Drowsy Driving Places Everyone at Risk

Summer may mean longer daylight hours, but too often, many of us are pushing through to our destinations, despite droopy eyelids, poor focus and little regard for safety.

A study by the Centers for Disease Control (CDC) found that driving while drowsy is comparable to driving under the influence of alcohol. As with driving while impaired by alcohol, drowsiness makes drivers less attentive, slows reaction time and affects their ability to make sound decisions. Short-term memory can also suffer when driving drowsy, and information processing problems are common. Drowsy drivers are less aware and vigilant, and they also are less motivated to follow proper safety protocols and traffic laws.

Drivers can be taught to watch for some common drowsiness red flags. These include excessive yawning or rubbing of eyes, feeling restless, drifting from lane to lane or hitting a shoulder rumble strip, trouble focusing and increased daydreaming. Daydreaming can cause a driver to not notice mileage, miss turns and exits and not be aware of the distance traveled.

Drowsy driving also has been linked to increased aggressive behavior, which can carry over to more aggressive driving practices.

Drowsy driving not only puts your drivers at risk, but also those they share the road with. Unfortunately, there are also many drowsy driver red flags that aren’t as visible.

Driving alone or on a long, rural road can make fleet drivers feel drowsy and lose their focus. Also, driving for extended periods of time without a break can be just as hazardous. If you have a driver who works more than 60 hours a week, you need to be especially careful because they increase their risks of getting into an accident by 40 percent, according to research conducted by the National Sleep Foundation (NSF).
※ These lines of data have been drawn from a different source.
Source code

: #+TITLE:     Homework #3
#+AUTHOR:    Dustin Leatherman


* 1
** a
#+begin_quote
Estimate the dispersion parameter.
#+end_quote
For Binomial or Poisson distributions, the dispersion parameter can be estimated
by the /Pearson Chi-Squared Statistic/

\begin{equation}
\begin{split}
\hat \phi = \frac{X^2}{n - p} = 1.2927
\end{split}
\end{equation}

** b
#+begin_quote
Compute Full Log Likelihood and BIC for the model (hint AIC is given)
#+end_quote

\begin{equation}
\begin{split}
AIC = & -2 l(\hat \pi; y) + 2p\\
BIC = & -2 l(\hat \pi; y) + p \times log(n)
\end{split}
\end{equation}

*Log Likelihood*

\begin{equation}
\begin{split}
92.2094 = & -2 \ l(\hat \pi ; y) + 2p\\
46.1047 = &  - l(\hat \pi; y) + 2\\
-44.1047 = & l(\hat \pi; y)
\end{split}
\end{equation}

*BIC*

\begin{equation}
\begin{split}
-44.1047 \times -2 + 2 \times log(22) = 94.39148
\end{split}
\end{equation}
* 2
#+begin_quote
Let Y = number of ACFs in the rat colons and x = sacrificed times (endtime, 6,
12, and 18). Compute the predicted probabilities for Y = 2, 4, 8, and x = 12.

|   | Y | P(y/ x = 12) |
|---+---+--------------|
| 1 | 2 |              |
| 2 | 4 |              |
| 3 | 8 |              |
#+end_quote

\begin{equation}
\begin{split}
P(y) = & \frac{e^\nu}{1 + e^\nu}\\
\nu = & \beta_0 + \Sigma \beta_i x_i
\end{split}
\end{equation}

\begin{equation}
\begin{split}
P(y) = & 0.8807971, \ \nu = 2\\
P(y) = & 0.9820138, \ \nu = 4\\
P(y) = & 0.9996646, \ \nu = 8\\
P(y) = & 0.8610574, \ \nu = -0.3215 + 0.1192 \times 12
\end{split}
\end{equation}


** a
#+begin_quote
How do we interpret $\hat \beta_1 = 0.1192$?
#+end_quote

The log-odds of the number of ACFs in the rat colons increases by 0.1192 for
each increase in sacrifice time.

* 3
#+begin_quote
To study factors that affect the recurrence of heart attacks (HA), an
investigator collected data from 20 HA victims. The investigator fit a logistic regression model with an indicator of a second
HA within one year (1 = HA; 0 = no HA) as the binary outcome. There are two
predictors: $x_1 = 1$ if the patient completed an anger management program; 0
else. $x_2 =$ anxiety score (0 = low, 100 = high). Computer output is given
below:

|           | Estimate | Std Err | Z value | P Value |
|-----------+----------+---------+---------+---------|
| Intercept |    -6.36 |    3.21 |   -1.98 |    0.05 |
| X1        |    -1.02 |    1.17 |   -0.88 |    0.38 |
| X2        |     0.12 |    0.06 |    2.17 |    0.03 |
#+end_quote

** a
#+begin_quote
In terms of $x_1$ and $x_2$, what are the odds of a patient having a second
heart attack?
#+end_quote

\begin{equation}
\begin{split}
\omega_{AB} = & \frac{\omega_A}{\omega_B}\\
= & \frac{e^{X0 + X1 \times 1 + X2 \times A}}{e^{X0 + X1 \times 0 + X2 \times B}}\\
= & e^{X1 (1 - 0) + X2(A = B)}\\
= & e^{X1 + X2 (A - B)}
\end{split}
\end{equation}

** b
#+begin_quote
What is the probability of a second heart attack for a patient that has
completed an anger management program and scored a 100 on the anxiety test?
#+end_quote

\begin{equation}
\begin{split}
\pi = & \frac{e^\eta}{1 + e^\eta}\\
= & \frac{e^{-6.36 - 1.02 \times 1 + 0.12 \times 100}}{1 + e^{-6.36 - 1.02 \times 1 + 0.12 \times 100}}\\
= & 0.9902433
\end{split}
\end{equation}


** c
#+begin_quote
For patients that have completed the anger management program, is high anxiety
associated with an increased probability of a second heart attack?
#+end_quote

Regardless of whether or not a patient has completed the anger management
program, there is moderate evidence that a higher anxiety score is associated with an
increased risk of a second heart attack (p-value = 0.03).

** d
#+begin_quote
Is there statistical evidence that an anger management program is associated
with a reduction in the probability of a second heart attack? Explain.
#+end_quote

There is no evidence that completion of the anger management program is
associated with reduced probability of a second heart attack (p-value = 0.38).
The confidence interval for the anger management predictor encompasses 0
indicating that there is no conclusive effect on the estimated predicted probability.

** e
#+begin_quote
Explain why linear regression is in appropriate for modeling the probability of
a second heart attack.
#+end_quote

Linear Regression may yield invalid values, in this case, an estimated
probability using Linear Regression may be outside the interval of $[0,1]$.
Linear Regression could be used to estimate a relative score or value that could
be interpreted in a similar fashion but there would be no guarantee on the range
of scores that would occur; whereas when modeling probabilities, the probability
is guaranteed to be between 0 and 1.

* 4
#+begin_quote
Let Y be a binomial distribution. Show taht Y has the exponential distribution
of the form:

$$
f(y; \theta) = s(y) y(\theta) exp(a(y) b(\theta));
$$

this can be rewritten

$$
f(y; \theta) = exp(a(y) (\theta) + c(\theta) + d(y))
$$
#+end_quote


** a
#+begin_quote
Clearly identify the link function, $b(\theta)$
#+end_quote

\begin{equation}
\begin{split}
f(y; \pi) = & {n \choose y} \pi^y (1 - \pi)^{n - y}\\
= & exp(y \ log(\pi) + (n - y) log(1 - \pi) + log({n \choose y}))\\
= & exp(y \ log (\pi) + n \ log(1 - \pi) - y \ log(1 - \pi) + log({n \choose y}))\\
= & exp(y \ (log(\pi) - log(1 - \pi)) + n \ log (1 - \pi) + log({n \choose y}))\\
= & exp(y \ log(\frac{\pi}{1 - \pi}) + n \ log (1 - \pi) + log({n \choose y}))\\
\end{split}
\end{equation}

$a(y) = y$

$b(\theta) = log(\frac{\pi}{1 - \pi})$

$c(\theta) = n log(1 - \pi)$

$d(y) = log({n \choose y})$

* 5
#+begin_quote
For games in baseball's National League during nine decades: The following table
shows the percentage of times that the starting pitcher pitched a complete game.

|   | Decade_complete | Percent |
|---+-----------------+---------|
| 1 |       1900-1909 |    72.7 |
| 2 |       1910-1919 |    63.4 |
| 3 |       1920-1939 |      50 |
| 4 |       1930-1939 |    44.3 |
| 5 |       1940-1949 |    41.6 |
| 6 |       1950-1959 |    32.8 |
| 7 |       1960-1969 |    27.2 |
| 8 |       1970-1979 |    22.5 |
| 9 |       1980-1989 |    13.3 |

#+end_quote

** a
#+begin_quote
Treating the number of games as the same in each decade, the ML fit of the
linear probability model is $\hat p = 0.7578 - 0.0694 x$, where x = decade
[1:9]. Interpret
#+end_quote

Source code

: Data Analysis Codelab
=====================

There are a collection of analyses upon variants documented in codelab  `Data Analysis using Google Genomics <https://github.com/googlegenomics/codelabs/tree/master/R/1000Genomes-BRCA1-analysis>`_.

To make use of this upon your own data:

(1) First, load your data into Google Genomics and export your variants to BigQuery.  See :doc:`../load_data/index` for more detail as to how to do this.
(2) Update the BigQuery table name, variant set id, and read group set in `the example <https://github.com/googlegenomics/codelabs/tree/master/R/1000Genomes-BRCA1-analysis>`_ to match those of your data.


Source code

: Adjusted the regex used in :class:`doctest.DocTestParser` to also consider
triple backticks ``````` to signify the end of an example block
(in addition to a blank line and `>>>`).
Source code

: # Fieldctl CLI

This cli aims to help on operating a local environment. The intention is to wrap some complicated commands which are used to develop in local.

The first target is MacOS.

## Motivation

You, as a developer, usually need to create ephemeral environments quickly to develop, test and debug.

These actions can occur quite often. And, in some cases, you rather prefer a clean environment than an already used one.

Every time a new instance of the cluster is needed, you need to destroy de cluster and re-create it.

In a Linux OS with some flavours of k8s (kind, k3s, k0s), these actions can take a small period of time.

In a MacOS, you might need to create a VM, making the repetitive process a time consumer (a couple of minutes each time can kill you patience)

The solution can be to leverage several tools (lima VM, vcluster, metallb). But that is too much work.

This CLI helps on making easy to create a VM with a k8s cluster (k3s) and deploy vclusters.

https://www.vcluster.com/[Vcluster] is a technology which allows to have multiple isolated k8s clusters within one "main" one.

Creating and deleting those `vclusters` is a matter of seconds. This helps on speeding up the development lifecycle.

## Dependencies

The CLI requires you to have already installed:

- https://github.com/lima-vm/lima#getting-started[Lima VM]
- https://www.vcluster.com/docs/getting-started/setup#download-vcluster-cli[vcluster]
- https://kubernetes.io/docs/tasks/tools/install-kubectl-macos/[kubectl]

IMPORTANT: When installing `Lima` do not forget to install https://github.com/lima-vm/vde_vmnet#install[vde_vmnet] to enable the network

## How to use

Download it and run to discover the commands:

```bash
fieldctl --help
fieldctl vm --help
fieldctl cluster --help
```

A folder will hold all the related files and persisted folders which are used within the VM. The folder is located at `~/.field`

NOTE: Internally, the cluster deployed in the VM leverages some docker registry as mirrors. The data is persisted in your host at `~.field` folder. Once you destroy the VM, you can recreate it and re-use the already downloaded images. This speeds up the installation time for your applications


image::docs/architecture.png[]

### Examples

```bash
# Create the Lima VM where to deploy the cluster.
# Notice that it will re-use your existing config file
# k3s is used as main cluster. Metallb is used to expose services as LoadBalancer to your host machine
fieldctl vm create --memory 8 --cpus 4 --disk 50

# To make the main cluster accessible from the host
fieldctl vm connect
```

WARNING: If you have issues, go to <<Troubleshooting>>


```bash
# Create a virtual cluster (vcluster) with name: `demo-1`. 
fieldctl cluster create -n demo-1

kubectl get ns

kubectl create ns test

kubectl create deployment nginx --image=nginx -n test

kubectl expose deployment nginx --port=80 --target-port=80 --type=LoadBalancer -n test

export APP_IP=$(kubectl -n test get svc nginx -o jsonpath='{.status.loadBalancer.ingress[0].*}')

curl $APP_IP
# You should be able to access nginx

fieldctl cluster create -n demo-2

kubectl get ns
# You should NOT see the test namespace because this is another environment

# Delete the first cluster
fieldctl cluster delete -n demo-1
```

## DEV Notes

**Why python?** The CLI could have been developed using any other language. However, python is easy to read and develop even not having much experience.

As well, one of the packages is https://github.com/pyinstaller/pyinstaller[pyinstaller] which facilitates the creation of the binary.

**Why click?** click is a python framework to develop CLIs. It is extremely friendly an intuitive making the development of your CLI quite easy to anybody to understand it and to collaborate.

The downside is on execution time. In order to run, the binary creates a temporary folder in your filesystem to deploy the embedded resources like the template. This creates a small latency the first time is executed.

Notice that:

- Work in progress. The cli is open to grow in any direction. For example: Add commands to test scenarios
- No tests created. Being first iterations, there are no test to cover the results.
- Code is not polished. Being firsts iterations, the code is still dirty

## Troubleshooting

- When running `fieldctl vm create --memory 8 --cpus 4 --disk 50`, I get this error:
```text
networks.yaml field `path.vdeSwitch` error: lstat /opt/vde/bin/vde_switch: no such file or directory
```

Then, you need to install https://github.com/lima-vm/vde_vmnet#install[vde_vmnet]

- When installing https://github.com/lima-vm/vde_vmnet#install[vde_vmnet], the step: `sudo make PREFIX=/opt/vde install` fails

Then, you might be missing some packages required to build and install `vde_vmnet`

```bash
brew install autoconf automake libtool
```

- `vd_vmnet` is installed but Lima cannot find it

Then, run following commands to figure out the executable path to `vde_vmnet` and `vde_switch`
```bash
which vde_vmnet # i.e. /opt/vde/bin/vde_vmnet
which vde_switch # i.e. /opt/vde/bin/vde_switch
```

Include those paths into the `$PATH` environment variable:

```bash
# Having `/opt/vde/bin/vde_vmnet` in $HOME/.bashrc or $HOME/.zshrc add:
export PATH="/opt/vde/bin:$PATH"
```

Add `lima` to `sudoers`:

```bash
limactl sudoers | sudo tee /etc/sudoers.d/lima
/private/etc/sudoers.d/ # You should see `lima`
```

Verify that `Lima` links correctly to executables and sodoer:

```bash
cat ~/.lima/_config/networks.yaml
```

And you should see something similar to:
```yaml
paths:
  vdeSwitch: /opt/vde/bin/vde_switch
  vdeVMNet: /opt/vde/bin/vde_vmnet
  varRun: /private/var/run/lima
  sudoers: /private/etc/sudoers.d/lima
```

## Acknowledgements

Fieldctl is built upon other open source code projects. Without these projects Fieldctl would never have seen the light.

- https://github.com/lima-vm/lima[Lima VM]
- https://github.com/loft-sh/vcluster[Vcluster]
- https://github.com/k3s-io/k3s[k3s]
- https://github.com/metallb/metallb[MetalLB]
Below are some drowsy driving-prevention tips from American Automotive Association (AAA) :

  • Get enough sleep the night before a long trip.
  • Travel at times when you’re normally awake. Stay overnight rather than drive straight through.
  • Schedule a break every two hours or every 100 miles.
  • Stop driving if you become sleepy.
  • Never plan to work all day and then drive all night.
  • Drink a caffeinated beverage. Since it takes about 30 minutes for caffeine to enter the bloodstream, find a safe place to take a 20 – to 30-minute nap while you’re waiting for the caffeine to take effect.
  • Avoid driving during sleepy times of day, particularly between midnight and 6 a.m.
  • Travel with a passenger who’s awake, when possible.